The film’s final coda takes a somber turn. After spending the last five years fending off questions about her singledom, Eliassi finally brings a man home to meet her parents — on October 6, 2023. The next day, everything shifts. Eliassi describes all the people she knows who have been affected by the events, both Israeli and Palestinian. Worrying texts fill the screen as she watches videos of the event online. “I don’t know how we’re going to come out of this,” she says. Later, after the bombing of Gaza begins, she gives a fiery speech, making it clear in her view the country’s “racist, fascist government” took advantage of everyone’s collective grief to escalate the situation into a total annihilation of Gaza.

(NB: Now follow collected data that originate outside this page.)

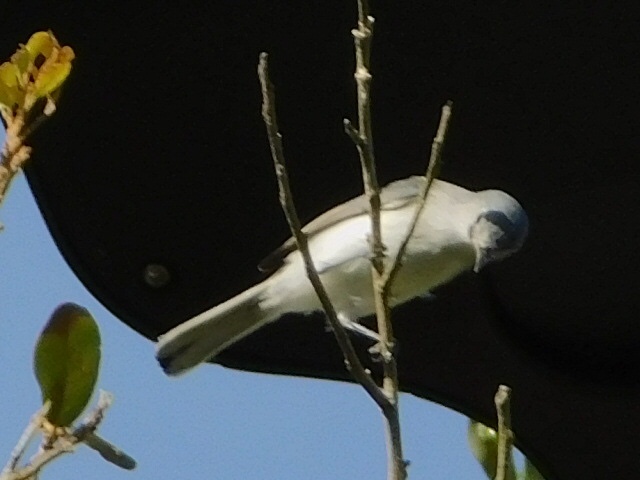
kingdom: Animalia
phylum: Chordata
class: Aves
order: Passeriformes
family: Polioptilidae
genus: Polioptila
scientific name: Polioptila caerulea
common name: Blue-gray gnatcatcher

Here, the documentary moves beyond Eliassi’s views on the subject. Unsure how to move forward in the name of peace, she speaks with others in her community, including the son of an Israeli peace activist who died on October 7. She asks him if his mother would regret her work. He replies that “she didn’t work for peace so that when they come, they’ll spare her. She worked so there’d be no reason for them to come.” He adds that her death proves that she was right, and that, “If we don’t want to experience the tragedies of war, we have to end warfare.”
Eliassi also checks in with her family, discovering that her cheerful Aunt Zipi, who enjoyed making jokes about Palestinians in the past, now says she doesn’t want peace or “anything to do with them.” Her mother shares a story of a friend who told her, “I can’t find empathy within me for the kids being killed in Gaza.” In an earlier scene, Eliassi and Ranin worried because they felt the whole country was losing its grasp on humanity. Now Eliassi, along with everyone else she speaks with, can see exactly what this numbness towards Palestinian life has wrought.
There is an abundance of material from Eliassi’s life during these fraught years, and Fares, Yahya, and co-writer Rachel Leah Jones struggle to balance this striking footage with that of her one-woman show. The show which, in-person, builds toward its devastating coda, is not really given room to flow the way it would if you watched it live. The cross-cutting editing deflates the show’s rising tension as it pivots from politically themed comedy to Eliassi’s devastatingly serious final monologue.
Really, there are two documentaries here, each made with a different approach. And while they are both searing fusions of the personal with the political, the attempt to meld them together doesn’t wholly work, undercutting the momentum of both. However, “Coexistence, My Ass!,” remains a compelling front row seat to a country on the brink of implosion, with Eliassi’s humor and insights acting as a melancholic elegy for a peace that, at least until real change happens soon, might not ever come.
Grade: B
“Coexistence, My Ass!” premiered at the 2025 Sundance Film Festival. It is currently seeking U.S. distribution.